* To-do item
Repeat all of the records word for word, but skip any picture.
———
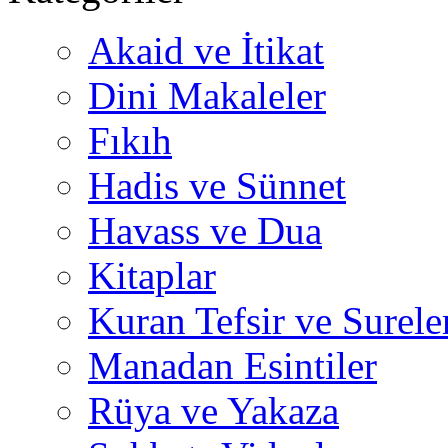
Akaid ve İtikat
Dini Makaleler
Fıkıh
Hadis ve Sünnet
Havass ve Dua
Kitaplar
Kuran Tefsir ve Surele
Manadan Esintiler
Rüya ve Yakaza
———
* Your solution
Akaid ve İtikat
Dini Makaleler
Fıkıh
Hadis ve Sünnet
Havass ve Dua
Kitaplar
Kuran Tefsir ve Surele
Manadan Esintiler
Rüya ve Yakaza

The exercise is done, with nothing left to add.